# WHAT NEEDS TO BE DONE
The answer must be every line of the records below that holds the word "Application".

*** PROVIDED RECORDS ***

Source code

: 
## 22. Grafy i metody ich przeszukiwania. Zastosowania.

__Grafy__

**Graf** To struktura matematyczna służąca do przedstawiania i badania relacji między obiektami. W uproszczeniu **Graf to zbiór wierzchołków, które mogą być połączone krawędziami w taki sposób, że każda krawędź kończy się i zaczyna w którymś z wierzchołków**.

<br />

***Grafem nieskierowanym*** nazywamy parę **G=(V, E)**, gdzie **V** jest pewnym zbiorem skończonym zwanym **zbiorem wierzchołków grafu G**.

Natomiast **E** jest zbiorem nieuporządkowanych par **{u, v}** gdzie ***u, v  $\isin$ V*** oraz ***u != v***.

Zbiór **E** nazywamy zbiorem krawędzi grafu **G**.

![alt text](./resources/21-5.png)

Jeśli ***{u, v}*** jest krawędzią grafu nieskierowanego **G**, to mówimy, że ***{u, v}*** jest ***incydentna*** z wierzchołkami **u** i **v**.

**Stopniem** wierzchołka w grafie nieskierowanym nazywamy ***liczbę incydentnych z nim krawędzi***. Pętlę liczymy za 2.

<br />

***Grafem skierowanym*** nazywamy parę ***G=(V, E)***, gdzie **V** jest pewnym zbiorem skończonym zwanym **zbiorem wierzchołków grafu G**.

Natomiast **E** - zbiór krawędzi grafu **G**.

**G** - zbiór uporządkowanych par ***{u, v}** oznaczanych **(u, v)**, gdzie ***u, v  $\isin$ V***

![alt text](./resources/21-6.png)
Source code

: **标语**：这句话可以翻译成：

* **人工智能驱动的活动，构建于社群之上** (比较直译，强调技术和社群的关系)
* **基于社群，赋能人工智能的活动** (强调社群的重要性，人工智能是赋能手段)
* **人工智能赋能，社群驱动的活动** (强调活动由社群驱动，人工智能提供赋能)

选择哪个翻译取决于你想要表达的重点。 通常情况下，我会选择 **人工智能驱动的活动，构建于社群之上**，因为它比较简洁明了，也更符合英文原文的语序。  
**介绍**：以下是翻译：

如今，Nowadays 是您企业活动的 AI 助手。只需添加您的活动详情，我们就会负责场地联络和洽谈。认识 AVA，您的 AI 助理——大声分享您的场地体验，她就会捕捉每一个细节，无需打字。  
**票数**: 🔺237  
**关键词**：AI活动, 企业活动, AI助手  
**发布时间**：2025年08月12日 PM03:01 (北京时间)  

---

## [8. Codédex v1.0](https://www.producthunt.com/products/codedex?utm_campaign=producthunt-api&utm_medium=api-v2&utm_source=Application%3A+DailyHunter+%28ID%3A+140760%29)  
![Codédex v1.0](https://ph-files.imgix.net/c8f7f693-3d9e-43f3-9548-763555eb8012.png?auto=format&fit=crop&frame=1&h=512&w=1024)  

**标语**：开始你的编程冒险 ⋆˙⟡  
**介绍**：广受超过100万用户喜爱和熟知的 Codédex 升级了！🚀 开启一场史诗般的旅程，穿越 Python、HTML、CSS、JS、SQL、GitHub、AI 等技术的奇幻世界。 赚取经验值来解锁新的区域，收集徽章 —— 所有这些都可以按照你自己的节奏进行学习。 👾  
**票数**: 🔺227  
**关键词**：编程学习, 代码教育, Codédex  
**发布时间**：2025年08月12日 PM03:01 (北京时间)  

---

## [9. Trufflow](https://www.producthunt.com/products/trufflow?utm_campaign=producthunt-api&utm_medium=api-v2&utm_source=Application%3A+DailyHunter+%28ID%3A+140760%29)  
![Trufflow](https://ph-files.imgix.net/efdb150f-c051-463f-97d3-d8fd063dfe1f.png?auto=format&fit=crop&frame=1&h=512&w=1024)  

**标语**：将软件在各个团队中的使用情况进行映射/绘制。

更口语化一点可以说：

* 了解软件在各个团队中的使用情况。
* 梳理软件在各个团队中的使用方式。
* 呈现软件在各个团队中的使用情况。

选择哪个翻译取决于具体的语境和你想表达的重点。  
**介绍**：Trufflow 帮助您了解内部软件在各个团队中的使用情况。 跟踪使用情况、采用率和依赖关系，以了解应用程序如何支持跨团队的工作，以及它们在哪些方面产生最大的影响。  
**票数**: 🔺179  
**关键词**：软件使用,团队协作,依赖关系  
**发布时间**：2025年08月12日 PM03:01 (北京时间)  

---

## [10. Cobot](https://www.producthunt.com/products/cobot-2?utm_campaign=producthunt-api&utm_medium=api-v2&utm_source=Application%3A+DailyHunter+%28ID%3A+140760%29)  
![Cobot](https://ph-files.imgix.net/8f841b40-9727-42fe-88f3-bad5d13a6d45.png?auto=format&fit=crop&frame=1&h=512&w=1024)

*** End of PROVIDED RECORDS ***

# ANSWER FOR THE TASK
## [8. Codédex v1.0](https://www.producthunt.com/products/codedex?utm_campaign=producthunt-api&utm_medium=api-v2&utm_source=Application%3A+DailyHunter+%28ID%3A+140760%29)  
## [9. Trufflow](https://www.producthunt.com/products/trufflow?utm_campaign=producthunt-api&utm_medium=api-v2&utm_source=Application%3A+DailyHunter+%28ID%3A+140760%29)  
## [10. Cobot](https://www.producthunt.com/products/cobot-2?utm_campaign=producthunt-api&utm_medium=api-v2&utm_source=Application%3A+DailyHunter+%28ID%3A+140760%29)  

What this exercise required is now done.